Para dewa pun berusaha merebut kembali guci amerta tersebut dari tangan kaum raksasa. Dewa Brahma bahkan sampai menjelma jadi bidadari yang amat cantik untuk memperdayai para raksasa yang tengah berpesta pora merayakan keberhasilan mereka merebut guci amerta. Singkat cerita akhirnya Dewa Brahma pun berhasil merebut guci amerta itu dari tangan para raksasa.
Kisah itu merupakan cerita yang diambil dari kitab resi India Adiparwa-Mahabharata.
Sementara kisah Pancuran Samudramanthana versi Indonesia agak sedikit berbeda namun tak kalah seru dan menarik.
Dalam versi Indonesia yang terdapat dalam kitab Tantu Panggelaran dikisahkan rencana memindahkan Gunung Mahameru dari India ke Pulai Jawa. Dalam cerita, keadaan pulau Jawa ketika itu masih belum tetap kedudukannya karena terombang-ambing oleh gelombang laut. Agar pulau Jawa tetap berada di tempatnya, Bhatara Guru memerintahkan para dewa dan raksasa memindahkan Gunung Mahameru dari India ke Jawa sebagai alat pemberat. Untuk mengangkat Gunung Mahameru ini tentu saja sangat sulit. Untuk itu Dewa Wisnu pun menjelma jadi kura-kura besar dan puncak Mahameru diletakkan di atas punggungnya. Sementara Dewa Brahma menjelma jadi ular yang sangat panjang sehingga bisa digunakan sebagai 'tali' untuk menarik gunung tersebut sehingga akhirnya puncak Mahameru berhasil dibawa ke pulau Jawa. Awalnya gunung ini diletakkan di sebelah barat pulau tapi malah mencuat dan miring sehingga akhirnya dibawalah gunung tersebut ke sebelah timur. Selama perjalanan menuju arah timur, bagian-bagian gunung tersebut berceceran dan kemudian menjadi deretan gunung-gunung di pulau Jawa. Sisanya diletakkan di bagian timur pulau Jawa dan menjadi Gunung Semeru. Nah adegan inilah yang kemudian menjadi relief dari patung Pancuran Samudramanthana ini.

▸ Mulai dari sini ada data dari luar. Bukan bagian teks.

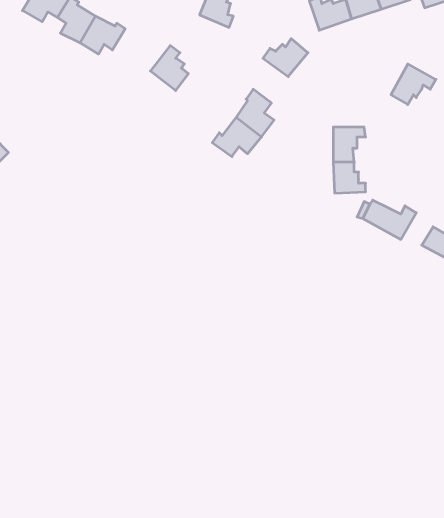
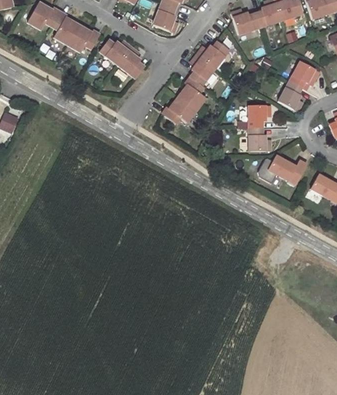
building: none -> [100,39,132,64]
building: none -> [191,55,216,86]
building: none -> [279,81,301,111]

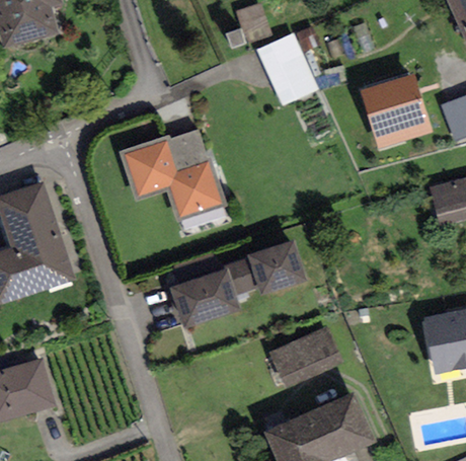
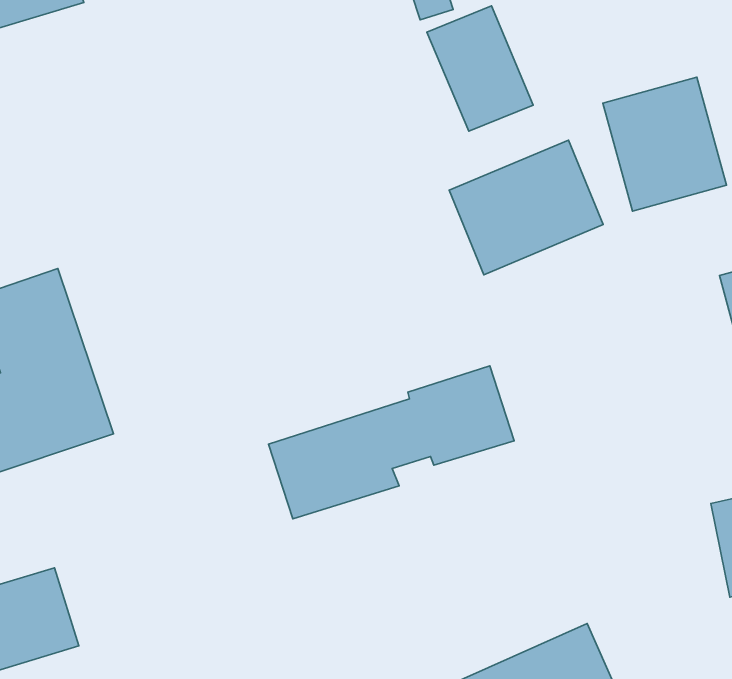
building: none -> [449,140,603,275]
building: [118,130,226,220] -> none
building: [267,325,343,390] -> none

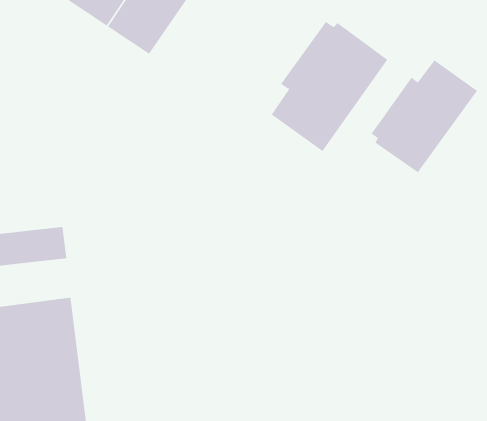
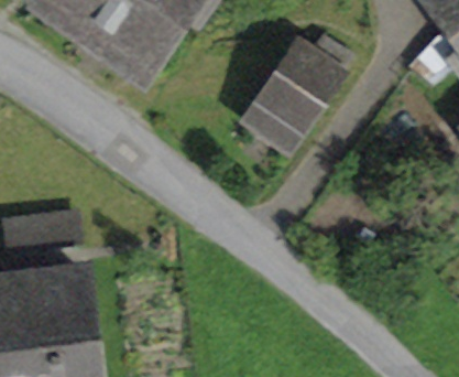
building: [371,59,478,173] -> none

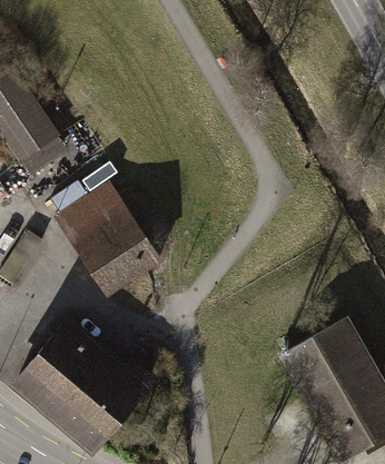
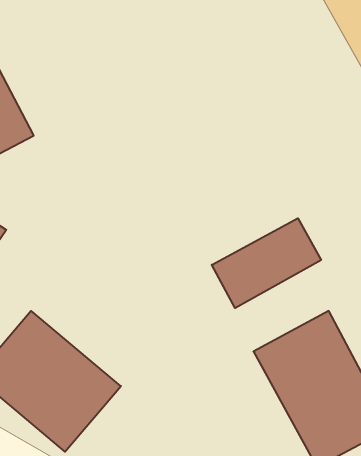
building: [53,179,164,298] -> none
building: none -> [212,218,321,308]

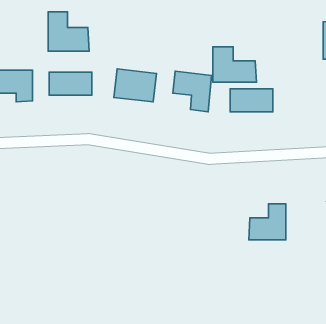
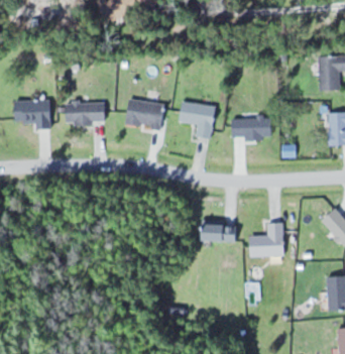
building: [48,12,89,51] -> none
building: [213,47,256,82] -> none
building: none -> [201,225,236,241]

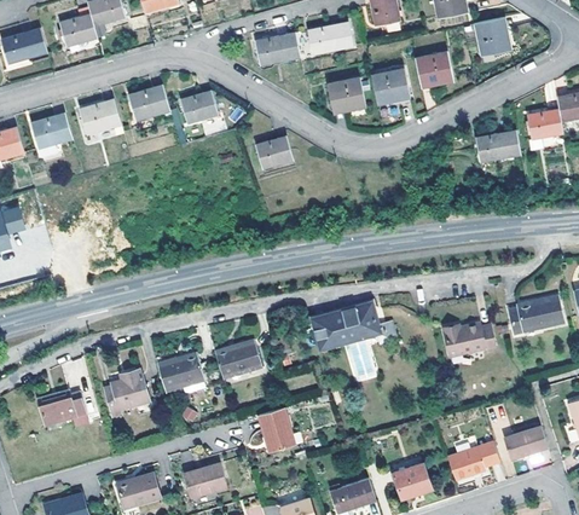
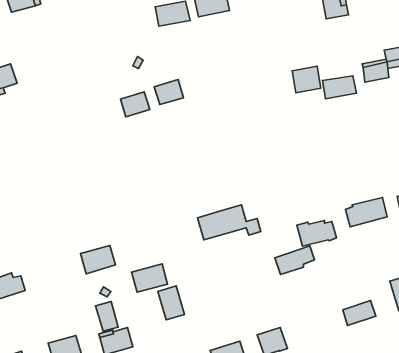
building: [416,53,453,88] -> [292,66,321,93]
building: [372,69,411,104] -> none
building: [328,77,366,114] -> none
building: [131,87,172,122] -> none
building: [183,92,221,125] -> [120,92,150,117]
building: [81,102,123,137] -> none
building: [215,341,262,378] -> [132,264,168,292]
building: [104,370,149,417] -> none
building: none -> [95,301,118,331]
building: [446,444,498,481] -> [275,246,314,274]

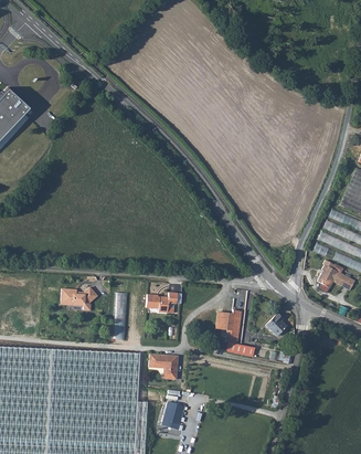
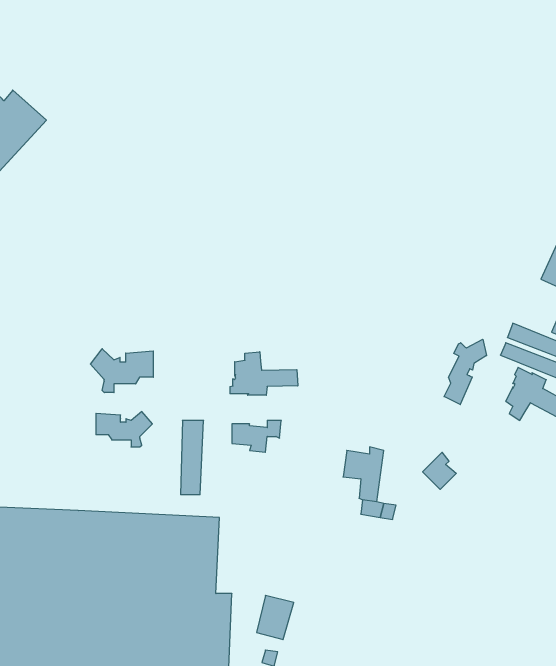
building: none -> [444,339,487,405]
building: none -> [90,349,153,393]
building: none -> [230,352,298,395]
building: [148,353,177,379] -> none

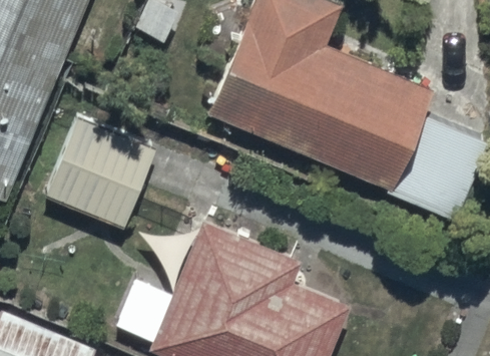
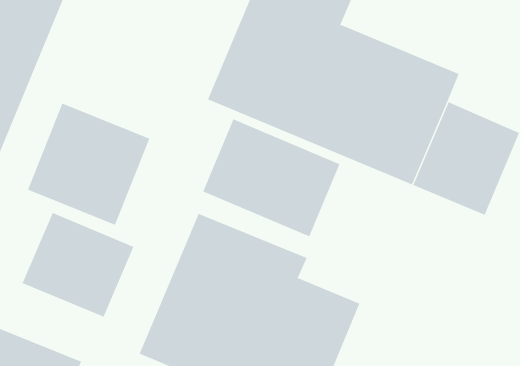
building: none -> [202,118,340,237]
building: none -> [22,212,134,318]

Perjalanan kami di Museum Nasional terpaksa dihentikan karena keterbatasan waktu. Tak puas memang hati ini karena kami belum sempat mengelilingi seluruh ruangan di dalam gedung ini. Sambil membatin dalam hati, suatu hari kami akan kembali lagi ke sini untuk menjelajah lebih jauh, akhirnya kami melangkah keluar dan menyempatkan diri berfoto-foto di depan patung Gajah persembahan Raja Siam yang menjadi maskot gedung Museum Nasional Republik Indonesia ini. Pendek kata, sedikit berpromosi nih;) jika ingin liburan yang lain dari biasanya, cobalah berkunjung ke museum sambil mengajak anak-anak Anda, ajaklah anak-anak mengenal jejak dari negeri ini dengan berwisata ke museum karena jejak di sana adalah jatidiri kita di masa kini.
Salah satu koleksi di Taman Prasejarah Museum Nasional.
Tak ada label yang menyertai koleksi ini.